So now we have 5 nodes in cluster in status like this:
Node, Owns%,     Load,     Init. token
A:         16%       400GB        020...
B:         25%       520GB        063...
C:         25%       400GB        106...
D:         25%       640GB        150...
E:          9%         300GB        164...

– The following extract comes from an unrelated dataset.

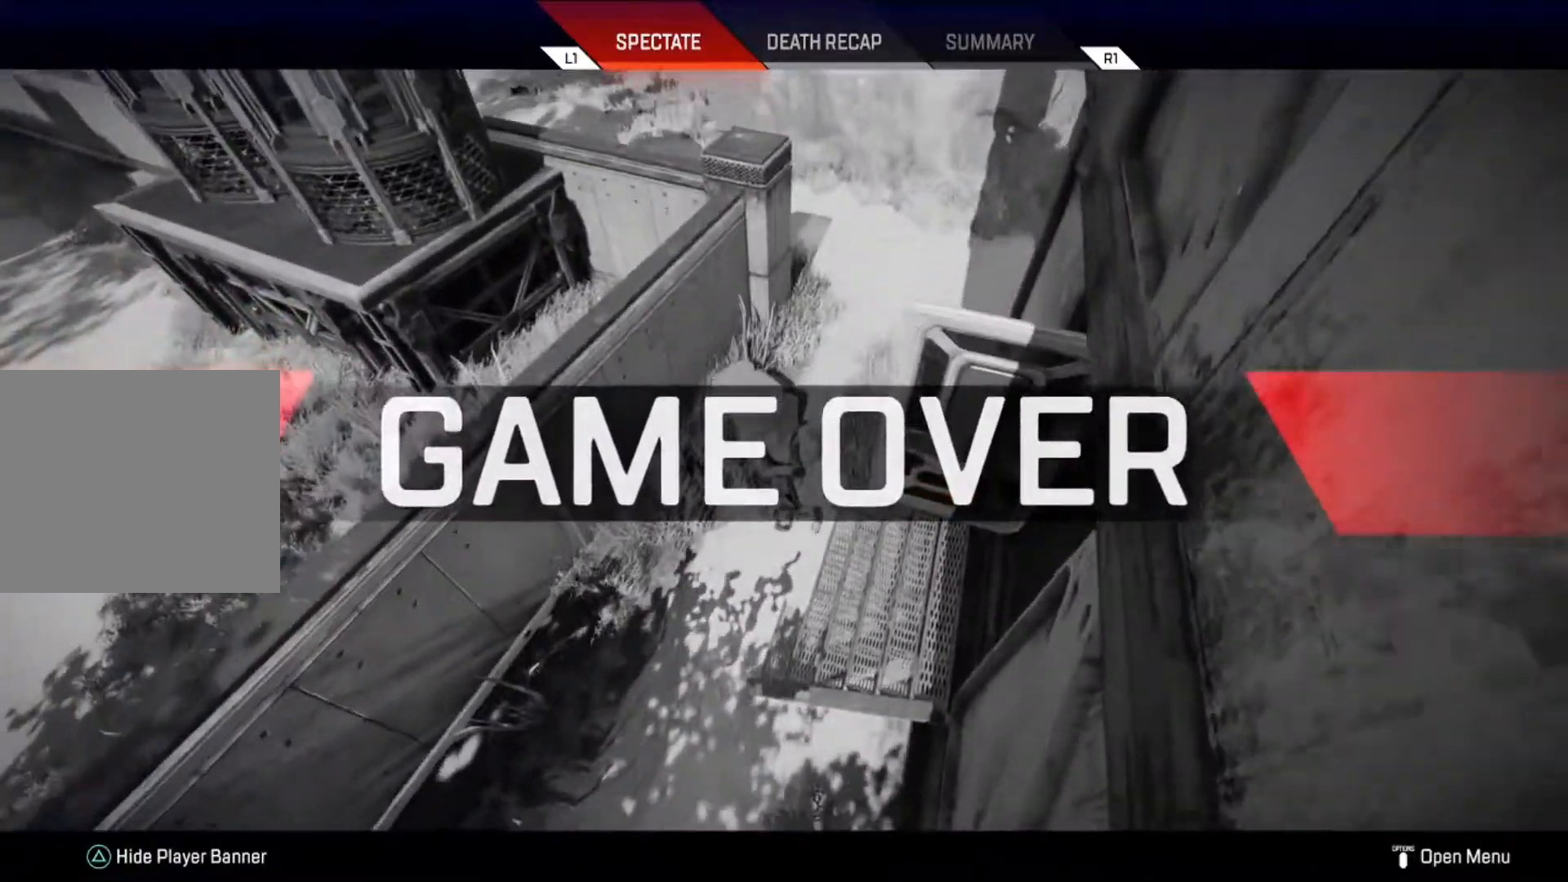
{"buttons": [], "left_stick": "down", "right_stick": "center", "events": [[42, "START", "down"], [334, "START", "up"], [501, "left_stick", "down"]]}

We'll add disk space for all nodes and run some cleanups, but there's 
still left some questions:

What is the best next step  for us from this point?
What is correct procedure after all and what should we expect when 
adding node to cassandra cluster?
We expected decrease of used disk space on node 'D' 'cause we shrink 
token range for this node, but saw the opposite, why it happened and is 
it normal behavior?
What if we'll have 2TB of data on 2.5TB disk and we wanted to add 
another node and move tokens?
Is it possible to automate node addition to cluster and be sure we won't 
run out of space?

Thank.

Re: Adding node to Cassandra

Posted by aaron morton <aa...@thelastpickle.com>.

>>>>>> 2. Move node 'D' initial token down from 150... to 130... 
>>>>>> Here we ran into a problem. When "move" started disk usage for node C grows from 400 to 750GB, we saw running compactions on node 'D' but some compactions failed with 
Did you run out of space on C or D ? 

>>>>>> We expected decrease of used disk space on node 'D' 'cause we shrink token range for this node, but saw the opposite, why it happened and is it normal behavior?
Remember that node D is also holding replicas of the token ranges assigned to node B and C. 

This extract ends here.